Cam’s hand absently rubbed the back of my jacket—technically Kade’s jacket since he’d draped it over mine not long after we soared in.
From the slight twitch in Kade’s upper lip, I think it was safe to say he wasn’t fond of this. “Your turn,” Kade fired back at Cam.
Cam’s hand dropped away from me and he spun on Kade. “You called me here. What is it you want me to say?”
“That’s exactly what I thought you’d say. C’mon, Ray.”
“No, I don’t think so.” I planted my feet despite the sloshing, sucking sound. “We came here for a reason. So talk.”
Cam and Kade exchanged glances. Eventually, Ka
de admitted, “There were more Fallen outside. A group of them.”
“There are more angels, too.”
I watched Kade’s face, half shrouded in darkness. This was what he was waiting for: whether he could truly trust Cam or not. He held his tongue and waited, giving Cam ample time to admit just who was among the newest earthbound angels. “How many?”
“I’m…not sure.” Kade’s eyes narrowed at Cam’s answer, but Cam never would have seen it since he’d turned back to me. “Are you sure you’re okay?” The heat of his eyes barreled down on me, making me squirm almost as much as Kade’s did, because he was watching, too. Like a freaking hawk.
“I’m fine.” My voice was edged like a sword. The angels and Fallen were descending on San Francisco and these two still couldn’t get passed their stupid growing pains toward each other.

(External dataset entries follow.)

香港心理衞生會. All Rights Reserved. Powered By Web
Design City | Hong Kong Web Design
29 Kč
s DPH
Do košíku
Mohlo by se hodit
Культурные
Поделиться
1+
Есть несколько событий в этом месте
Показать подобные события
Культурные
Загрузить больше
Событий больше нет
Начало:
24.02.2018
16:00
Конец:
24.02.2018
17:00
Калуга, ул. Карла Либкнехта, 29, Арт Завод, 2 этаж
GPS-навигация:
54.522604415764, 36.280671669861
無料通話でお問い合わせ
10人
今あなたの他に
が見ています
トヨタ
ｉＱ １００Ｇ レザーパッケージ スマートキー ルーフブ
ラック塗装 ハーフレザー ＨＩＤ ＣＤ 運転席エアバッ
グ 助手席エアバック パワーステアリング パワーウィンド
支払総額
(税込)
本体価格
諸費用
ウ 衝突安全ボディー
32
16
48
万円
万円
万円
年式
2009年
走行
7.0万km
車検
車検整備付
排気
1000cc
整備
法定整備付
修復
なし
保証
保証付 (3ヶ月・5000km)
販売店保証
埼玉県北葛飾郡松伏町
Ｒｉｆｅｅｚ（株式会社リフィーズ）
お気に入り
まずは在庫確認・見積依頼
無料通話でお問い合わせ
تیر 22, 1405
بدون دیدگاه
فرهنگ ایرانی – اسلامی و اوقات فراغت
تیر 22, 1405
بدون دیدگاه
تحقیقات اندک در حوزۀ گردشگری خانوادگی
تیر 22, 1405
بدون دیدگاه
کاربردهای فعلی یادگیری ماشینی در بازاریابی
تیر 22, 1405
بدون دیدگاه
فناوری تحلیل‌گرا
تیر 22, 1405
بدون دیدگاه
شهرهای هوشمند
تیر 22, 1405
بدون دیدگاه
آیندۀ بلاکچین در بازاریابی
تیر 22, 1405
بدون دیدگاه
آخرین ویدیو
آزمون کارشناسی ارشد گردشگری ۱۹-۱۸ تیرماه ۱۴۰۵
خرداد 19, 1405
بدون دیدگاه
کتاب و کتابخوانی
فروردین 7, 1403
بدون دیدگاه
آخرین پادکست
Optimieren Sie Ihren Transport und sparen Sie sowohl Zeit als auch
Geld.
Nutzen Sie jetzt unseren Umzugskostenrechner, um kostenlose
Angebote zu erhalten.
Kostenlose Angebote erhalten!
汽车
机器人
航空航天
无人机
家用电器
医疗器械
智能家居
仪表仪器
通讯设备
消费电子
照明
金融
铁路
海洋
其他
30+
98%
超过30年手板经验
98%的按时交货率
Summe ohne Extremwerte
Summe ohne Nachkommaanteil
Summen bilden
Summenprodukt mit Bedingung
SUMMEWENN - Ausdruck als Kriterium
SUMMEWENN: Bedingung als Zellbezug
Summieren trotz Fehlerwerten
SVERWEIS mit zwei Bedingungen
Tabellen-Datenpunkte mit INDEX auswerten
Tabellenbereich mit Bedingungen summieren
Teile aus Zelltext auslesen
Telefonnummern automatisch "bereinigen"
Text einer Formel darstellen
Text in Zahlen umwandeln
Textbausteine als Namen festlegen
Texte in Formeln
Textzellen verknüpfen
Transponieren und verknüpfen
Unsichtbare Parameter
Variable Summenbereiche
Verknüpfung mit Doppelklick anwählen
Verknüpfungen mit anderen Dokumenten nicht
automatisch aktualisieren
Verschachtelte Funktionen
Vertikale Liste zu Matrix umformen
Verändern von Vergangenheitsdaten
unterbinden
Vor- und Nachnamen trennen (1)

“There aren’t just angels,” Cam finally admitted, looking over his shoulder at Kade. “A Seraphim is here, too.”
The muscles around Kade’s eyes twitched. “Who?”

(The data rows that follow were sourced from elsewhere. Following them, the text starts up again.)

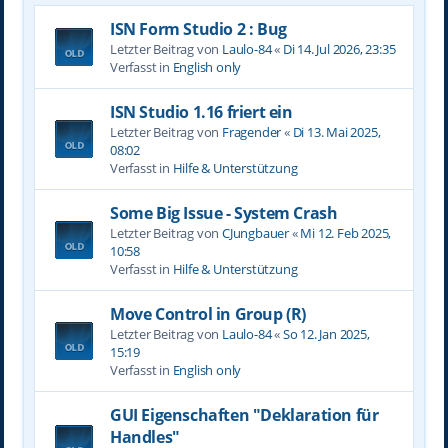
ISN Form Studio 2 : Bug
Letzter Beitrag von
Laulo-84
«
Di 14. Jul 2026, 23:35
Verfasst in
English only
ISN Studio 1.16 friert ein
Letzter Beitrag von
Fragender
«
Di 13. Mai 2025,
08:02
Verfasst in
Hilfe & Unterstützung
Some Big Issue - System Crash
Letzter Beitrag von
CJungbauer
«
Mi 12. Feb 2025,
10:58
Verfasst in
Hilfe & Unterstützung
Move Control in Group (R)
Letzter Beitrag von
Laulo-84
«
So 12. Jan 2025,
15:19
Verfasst in
English only
GUI Eigenschaften "Deklaration für
Handles"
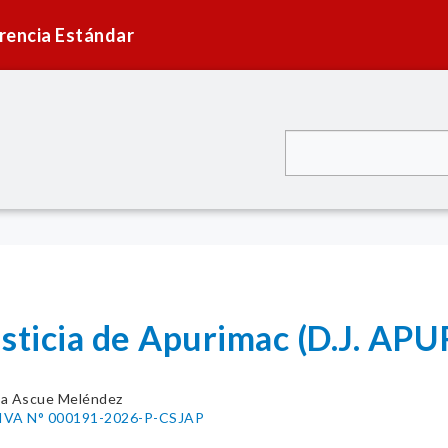
rencia Estándar
usticia de Apurimac (D.J. AP
a Ascue Meléndez
A N° 000191-2026-P-CSJAP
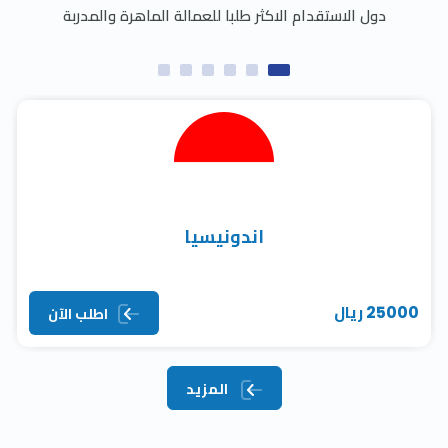
دول الاستقدام الاكثر طلبا للعمالة الماهرة والمدربة
اندونيسيا
25000 ريال
اطلب الآن
المزيد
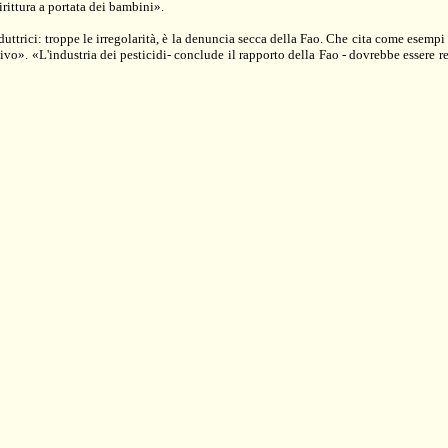
irittura a portata dei bambini».
ttrici: troppe le irregolarità, è la denuncia secca della Fao. Che cita come esempi 
ivo». «L'industria dei pesticidi- conclude il rapporto della Fao - dovrebbe essere 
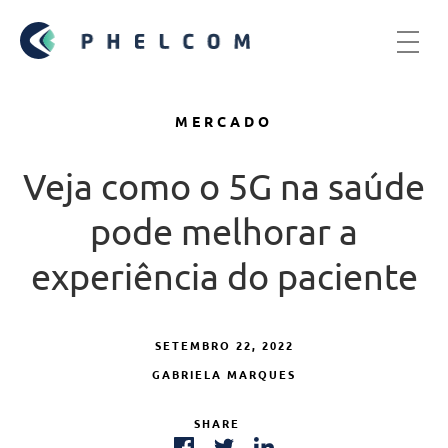
MERCADO
Veja como o 5G na saúde
pode melhorar a
experiência do paciente
SETEMBRO 22, 2022
GABRIELA MARQUES
SHARE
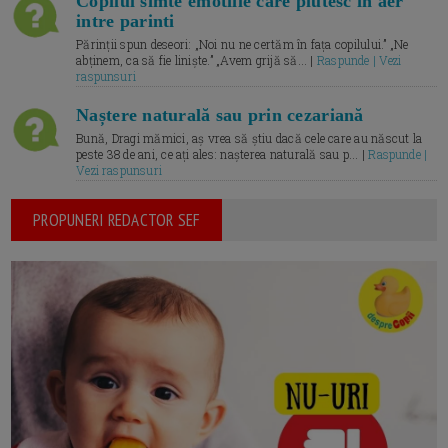
Copilul simte emotiile care plutesc in aer
intre parinti
Părinții spun deseori: „Noi nu ne certăm în fața copilului.” „Ne
abținem, ca să fie liniște.” „Avem grijă să... |
Raspunde | Vezi
raspunsuri
Naștere naturală sau prin cezariană
Bună, Dragi mămici, aș vrea să știu dacă cele care au născut la
peste 38 de ani, ce ați ales: nașterea naturală sau p... |
Raspunde |
Vezi raspunsuri
PROPUNERI REDACTOR SEF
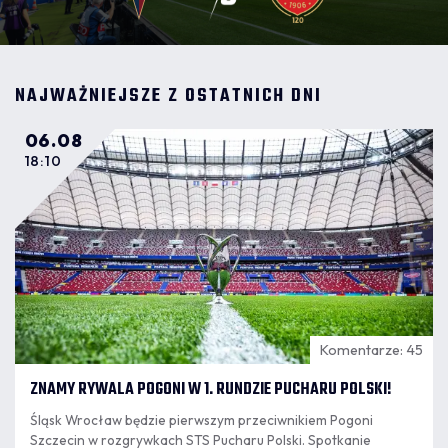
NAJWAŻNIEJSZE Z OSTATNICH DNI
06.08
18:10
Komentarze: 45
ZNAMY RYWALA POGONI W 1. RUNDZIE PUCHARU POLSKI!
Śląsk Wrocław będzie pierwszym przeciwnikiem Pogoni
Szczecin w rozgrywkach STS Pucharu Polski. Spotkanie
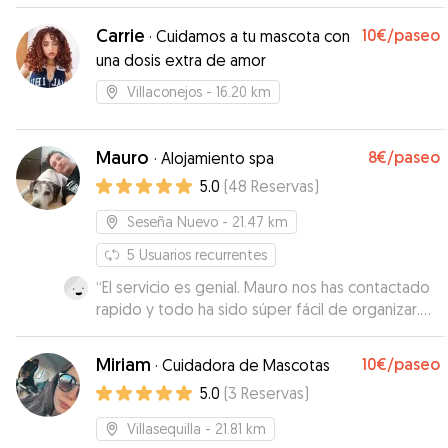
Carrie
10€
/paseo
·
Cuidamos a tu mascota con
una dosis extra de amor
Villaconejos
- 16.20 km
Mauro
8€
/paseo
·
Alojamiento spa
5.0
(
48
Reservas
)
Seseña Nuevo
- 21.47 km
5
Usuarios recurrentes
“
El servicio es genial. Mauro nos has contactado
rapido y todo ha sido súper fácil de organizar.
Mauro ha sido increíble con Sebastián y
Sebastián tenía ganas a volver a la casa de
Miriam
10€
/paseo
·
Cuidadora de Mascotas
Mauro y su familia. Hemos estado muy nerviosos
5.0
(
3
Reservas
)
dejando Sebastián, ha sido la primera vez que ha
quedado con un cuidador y la verdad enseguida
Villasequilla
- 21.81 km
Sebastián ha cogido confianza con Mauro.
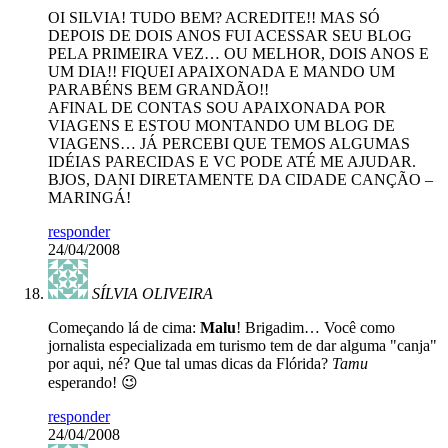
OI SILVIA! TUDO BEM? ACREDITE!! MAS SÓ
DEPOIS DE DOIS ANOS FUI ACESSAR SEU BLOG
PELA PRIMEIRA VEZ… OU MELHOR, DOIS ANOS E
UM DIA!! FIQUEI APAIXONADA E MANDO UM
PARABÉNS BEM GRANDÃO!!
AFINAL DE CONTAS SOU APAIXONADA POR
VIAGENS E ESTOU MONTANDO UM BLOG DE
VIAGENS… JÁ PERCEBI QUE TEMOS ALGUMAS
IDÉIAS PARECIDAS E VC PODE ATÉ ME AJUDAR.
BJOS, DANI DIRETAMENTE DA CIDADE CANÇÃO –
MARINGÁ!
responder
24/04/2008
SÍLVIA OLIVEIRA
Começando lá de cima:
Malu
! Brigadim… Você como
jornalista especializada em turismo tem de dar alguma "canja"
por aqui, né? Que tal umas dicas da Flórida?
Tamu
esperando! 😉
responder
24/04/2008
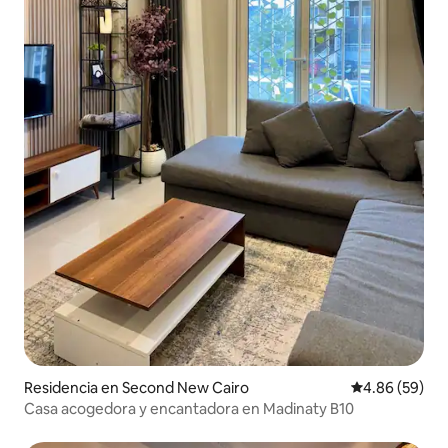
Residencia en Second New Cairo
Calificación p
4.86 (59)
Casa acogedora y encantadora en Madinaty B10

Cam swallowed and tensed his jaw. “Elyon.”
To his credit, Kade kept his mask in place, not giving anything away. Silence, thick and biting, wedged between them before Kade said, “It isn’t safe for her in the city.”
“What?” I interjected.
“No,” Cam and I answered at the same time.
Kade clapped his hand on Cam’s shoulder and spun him around. I stepped to the side to avoid being knocked over by his wings. “Why wouldn’t you want her away from Elyon and properly protected? What game are you playing?”
Cam shucked Kade’s grip off his shoulder and shoved Kade back a good foot, sending a particularly large spray of mud onto the bottom of his jeans. “The only game I’m playing is strategy. If Ray disappears, Elyon will get suspicious. He knows she and I are close now. His orders were to keep an eye on her, to keep her close.”
“Use your head. Why do think he wants her close?”